Se sintió mejor después de hablar con un compañera de
asiento que le empezó a preguntar si tenía frío. Que cerraba la ventana del
colectivo. No, no, le dijo, apenas en un balbuceo. Y el otro se dio cuenta que
algo heavy estaba pensando al ver que en su mejilla corría una lágrima
inadvertida por él. Porque se la habría secado para que nadie lo viera. No se
permitía llorar en público,le daba vergüenza.
Su compañera le preguntó si le pasaba algo. Si lo podía
ayudar con algo. No creo, le dijo él, pensando que hablaba con una extraña que,
al levantar su cabeza y verla, vio la tristeza indisimulable de sus ojos que
habían perdido a un ser querido hacía poco.
Era sumamente hermosa. Su pelo atado con un pañuelo le hacía
caer sobre sus hombros para continuar elevándose sobre su pecho, sutilmente
cubierto con una camisa celeste que dejaba entrever y asomar sus pechos sobre
los que él se recostaría para ser acariciado. Todo pensó en un segundo de su
vida y soledad.
Ella lo seguía mirado, a la espera de una respuesta. Unos
ojos grandes, sufridos pero vivos. El no contestaba nada. Tenía un dolor profundo
que sentía en su pecho como si le estuvieran clavando maderas para no dejar
salir sus sentimientos. Era como tapar un sol con un pañuelo. La madera se
prendía fuego con el volcán que sentía en su interior, un fuego que encendió
tan sólo la mirada de ella, comprensiva y complaciente.
Por fin respondió. Gracias por preguntar, le dijo. La verdad
que si. Me siento mal.
-¿Por qué? – le preguntó ella. –Bah. El viaje es largo. Si
me querés contar, tenemos tiempo.
Y el pensó: de tanto mirarme de tan cerca y de estar
pendiente de la virtualidad del teléfono, me estaba perdiendo la realidad. Y
esta cosa hermosa que me está pasando.
Ella era muy linda. Por fuera, preciosa. Y por dentro, se notaba
que también.
Que insoportable me torno cuando me miro a mí mismo, se
dijo. La solución está fuera de mí. Mirarme sólo, no sólo que me jode más a mí,
que no encuentro solución a lo que me pasa, sino que jode al resto, que me
viene a pedir una mano y no se la doy porque estoy dormido pensando en mí. Que
insoportable debo ser para el resto. Que paciencia me tienen. Que desagradecido
que soy. Porque una cosa es que me escuchen un día y otra cosa es ser tan
monotemático que resultas predecible. Y para predecible esta la rutina, que
tanto nos agobia y separa unos hombres de los otros.
-Bueno dale.
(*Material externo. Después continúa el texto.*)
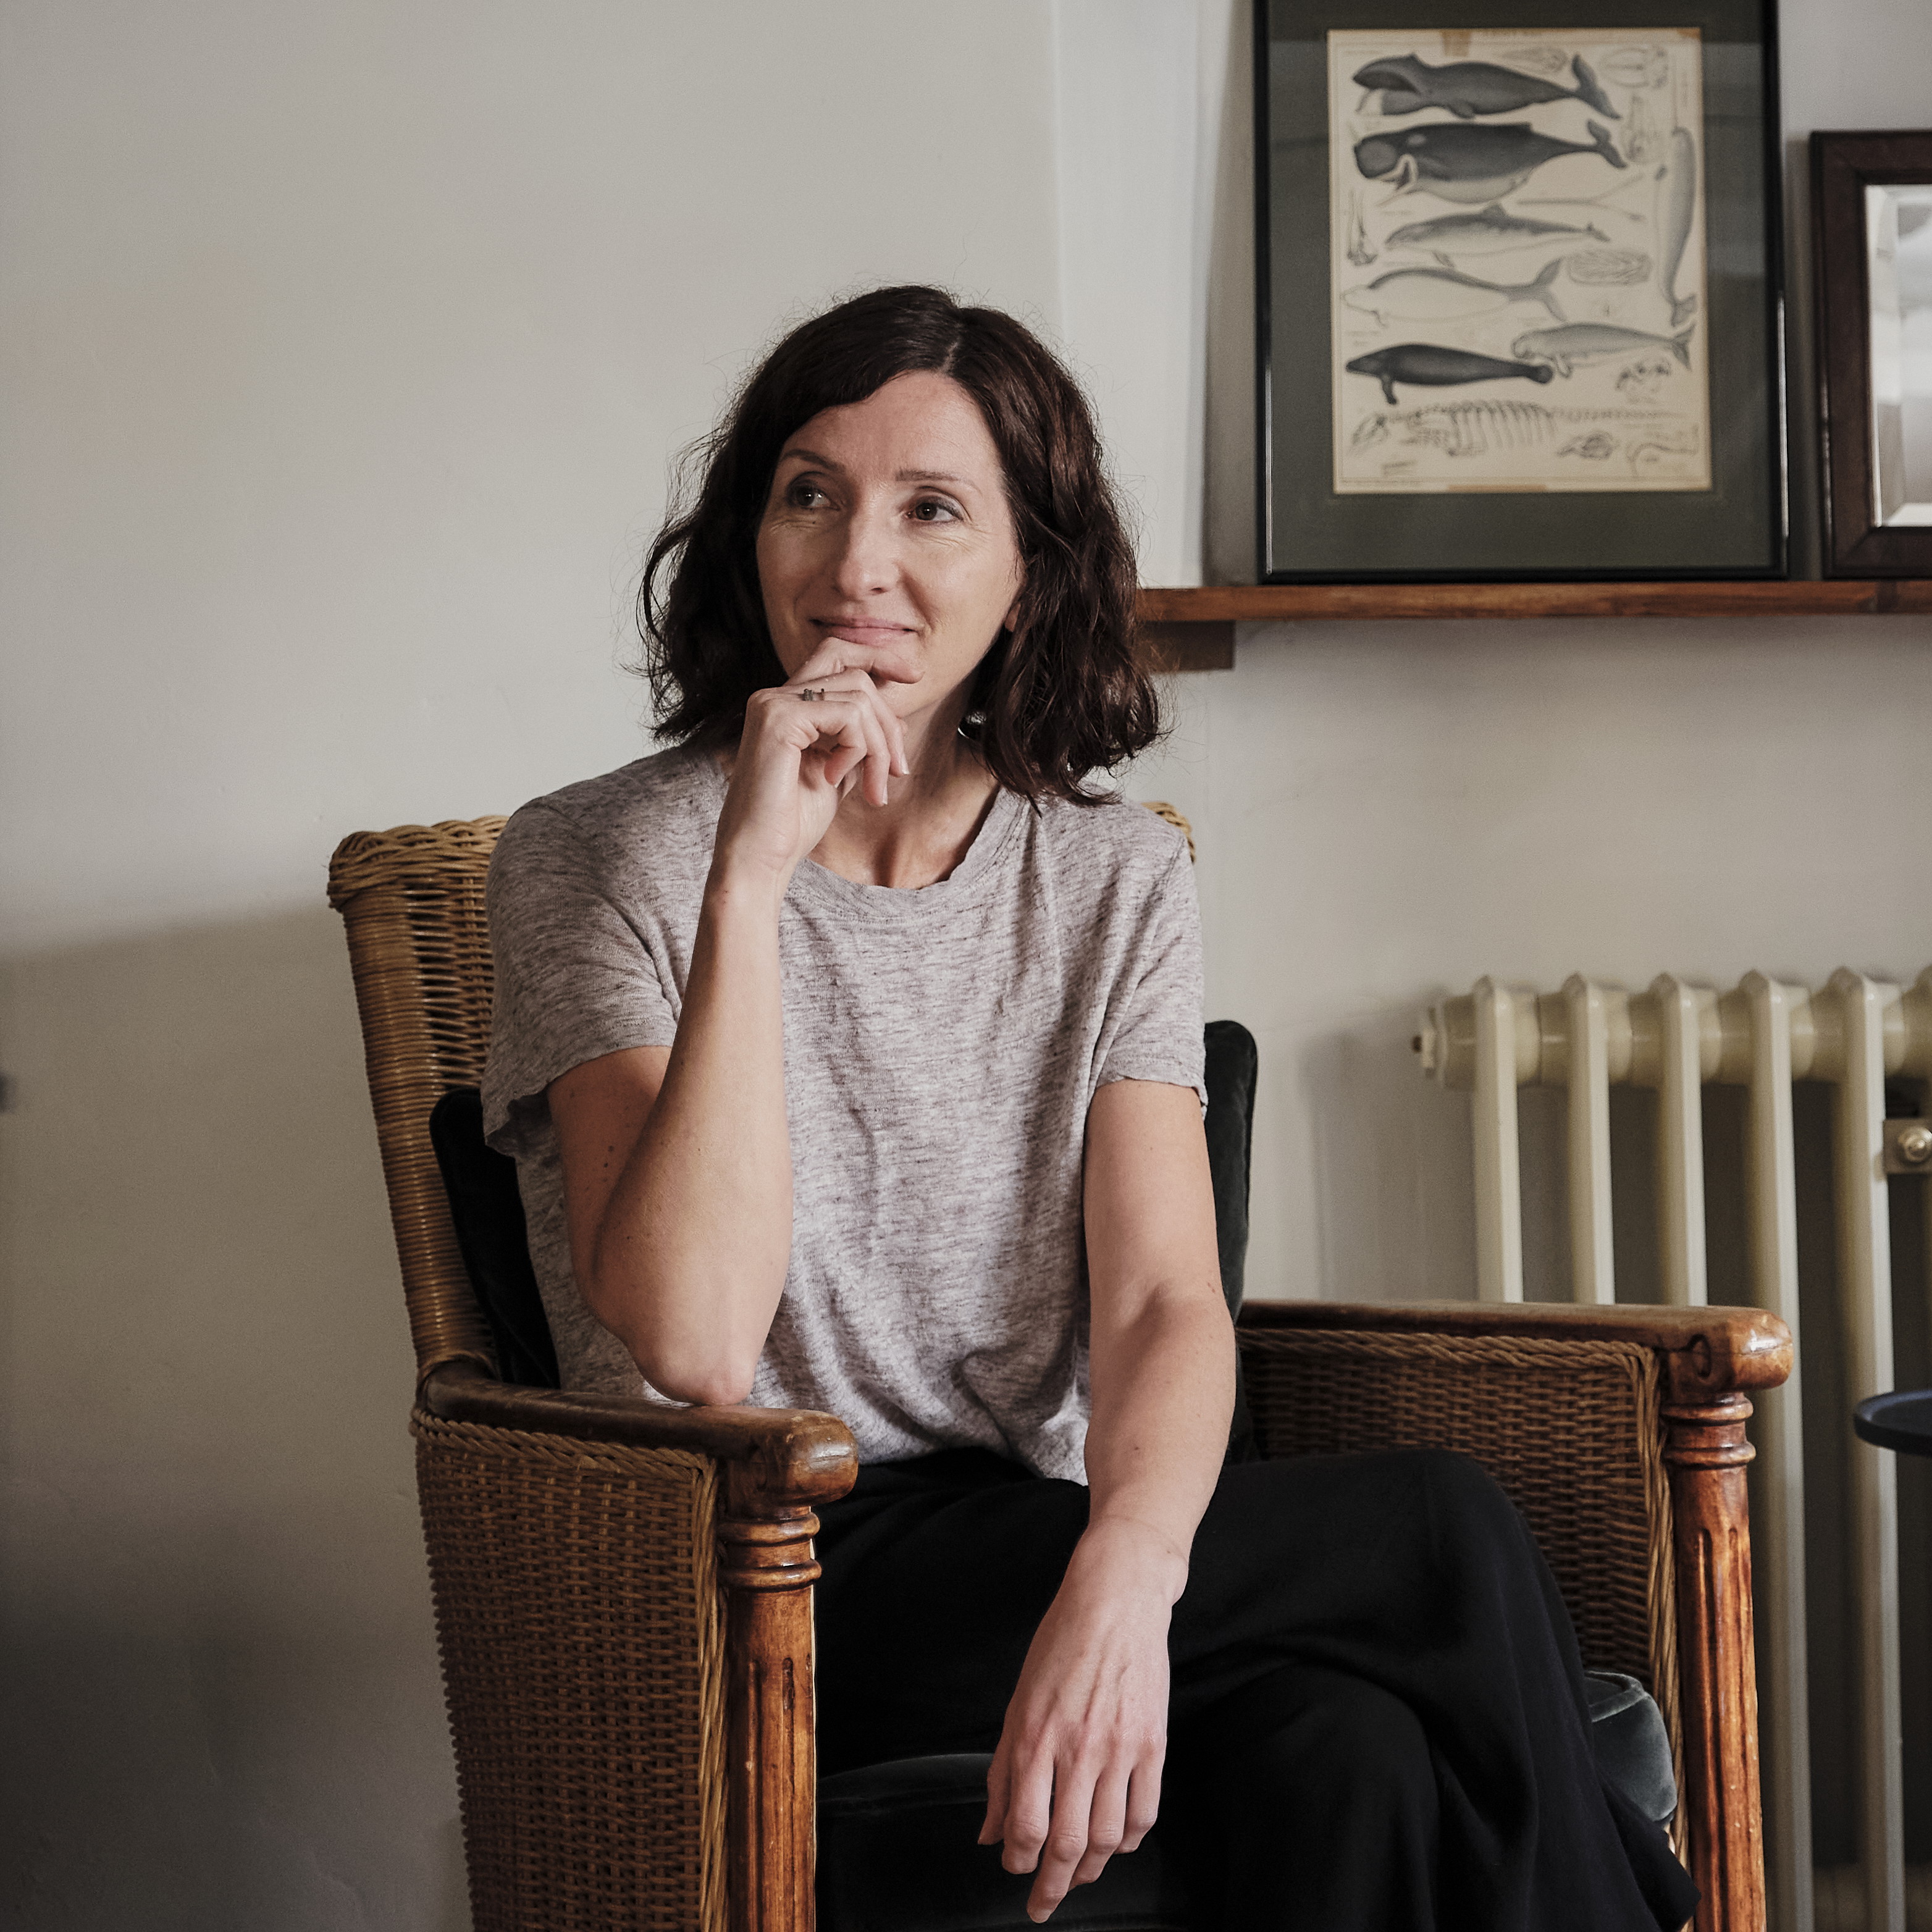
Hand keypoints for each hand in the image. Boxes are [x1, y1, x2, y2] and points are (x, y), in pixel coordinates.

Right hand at [710, 640, 915, 894]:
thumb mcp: (838, 773)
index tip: (915, 676)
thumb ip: (859, 742)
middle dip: (889, 718)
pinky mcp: (779, 719)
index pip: (837, 655)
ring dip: (880, 747)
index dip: (878, 657)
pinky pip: (849, 715)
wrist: (761, 857)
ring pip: (859, 697)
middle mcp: (774, 696)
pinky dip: (859, 749)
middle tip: (898, 770)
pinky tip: (837, 779)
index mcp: (785, 705)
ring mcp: (773, 704)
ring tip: (874, 790)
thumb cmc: (794, 823)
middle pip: (855, 673)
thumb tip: (897, 719)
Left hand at [979, 1519, 1183, 1922]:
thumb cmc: (1063, 1644)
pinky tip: (1116, 1844)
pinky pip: (1144, 1814)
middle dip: (1050, 1886)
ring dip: (1089, 1869)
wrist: (1116, 1601)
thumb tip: (990, 1832)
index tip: (1013, 1870)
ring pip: (1107, 1839)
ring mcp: (1120, 1749)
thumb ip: (1002, 1771)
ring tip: (1076, 1876)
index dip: (1017, 1861)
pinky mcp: (1153, 1744)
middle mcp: (1078, 1749)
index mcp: (1036, 1737)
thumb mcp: (1018, 1703)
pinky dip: (1129, 1842)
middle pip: (1065, 1844)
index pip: (1024, 1827)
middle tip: (1042, 1904)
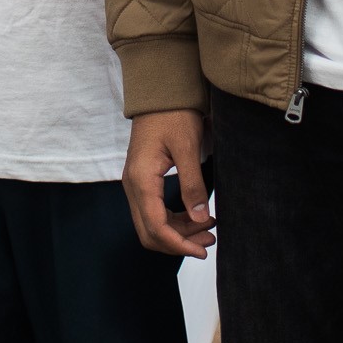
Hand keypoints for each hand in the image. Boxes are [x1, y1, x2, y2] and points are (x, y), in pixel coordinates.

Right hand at [120, 109, 214, 258]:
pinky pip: (154, 211)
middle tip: (209, 241)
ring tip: (209, 229)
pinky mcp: (143, 181)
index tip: (203, 250)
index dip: (179, 244)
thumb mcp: (188, 148)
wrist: (159, 92)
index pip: (155, 227)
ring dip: (179, 233)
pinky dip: (174, 220)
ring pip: (152, 224)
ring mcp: (135, 184)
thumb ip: (193, 184)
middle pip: (150, 232)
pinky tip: (197, 216)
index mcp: (141, 180)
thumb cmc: (174, 114)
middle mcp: (133, 185)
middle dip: (179, 243)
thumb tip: (200, 218)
Pero me prometes que vos también me vas a
contar qué es lo que hace que esos ojos hermosos estén tan tristes.
Ella le dio la mano. Y con la otra, le secó una segunda
lágrima que ya asomaba en sus pupilas cargadas de dolor. Le dijo: arrancá,
dale. Estoy a tu disposición para lo que necesites.
Y arrancó. No sólo con su relato doloroso, sino con su vida
que había recobrado el sentido. Y volvió a creer en el amor.